--- RECORDS FOR THIS TASK ---

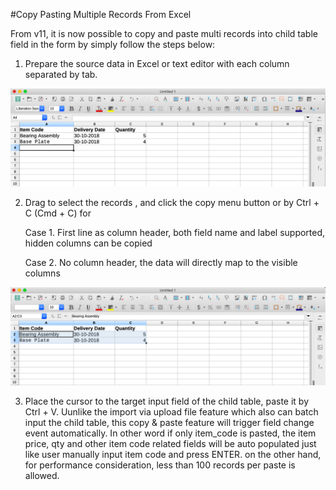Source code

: <!-- add-breadcrumbs -->

#Copy Pasting Multiple Records From Excel

From v11, it is now possible to copy and paste multi records into child table field in the form by simply follow the steps below:

1. Prepare the source data in Excel or text editor with each column separated by tab.

<img alt="Preparing data in Excel" class="screenshot" src="../assets/prepare-excel-sheet.png">

2. Drag to select the records , and click the copy menu button or by Ctrl + C (Cmd + C) for 

     Case 1. First line as column header, both field name and label supported, hidden columns can be copied

     Case 2. No column header, the data will directly map to the visible columns

<img alt="Dragging the records" class="screenshot" src="../assets/drag-records.png">

3. Place the cursor to the target input field of the child table, paste it by Ctrl + V. Uunlike the import via upload file feature which also can batch input the child table, this copy & paste feature will trigger field change event automatically. In other word if only item_code is pasted, the item price, qty and other item code related fields will be auto populated just like user manually input item code and press ENTER. on the other hand, for performance consideration, less than 100 records per paste is allowed.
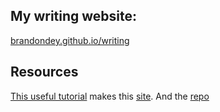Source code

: ## My writing website:

[brandondey.github.io/writing](brandondey.github.io/writing)

## Resources

[This useful tutorial](http://www.storybench.org/convert-google-doc-rmarkdown-publish-github-pages/) makes this [site](https://aleszu.github.io/digisoc/assignments.html). And the [repo]( https://github.com/aleszu/digisoc)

---

An exact repetition of all the records above is required, excluding the pictures.

- _SOLVED PROBLEM_
Source code

: <!-- add-breadcrumbs -->

#Copy Pasting Multiple Records From Excel

From v11, it is now possible to copy and paste multi records into child table field in the form by simply follow the steps below:

1. Prepare the source data in Excel or text editor with each column separated by tab.

<img alt="Preparing data in Excel" class="screenshot" src="../assets/prepare-excel-sheet.png">

2. Drag to select the records , and click the copy menu button or by Ctrl + C (Cmd + C) for 

     Case 1. First line as column header, both field name and label supported, hidden columns can be copied

     Case 2. No column header, the data will directly map to the visible columns

<img alt="Dragging the records" class="screenshot" src="../assets/drag-records.png">

3. Place the cursor to the target input field of the child table, paste it by Ctrl + V. Uunlike the import via upload file feature which also can batch input the child table, this copy & paste feature will trigger field change event automatically. In other word if only item_code is pasted, the item price, qty and other item code related fields will be auto populated just like user manually input item code and press ENTER. on the other hand, for performance consideration, less than 100 records per paste is allowed.
Source code

: ## My writing website:

[brandondey.github.io/writing](brandondey.github.io/writing)

## Resources

[This useful tutorial](http://www.storybench.org/convert-google-doc-rmarkdown-publish-github-pages/) makes this [site](https://aleszu.github.io/digisoc/assignments.html). And the [repo]( https://github.com/aleszu/digisoc)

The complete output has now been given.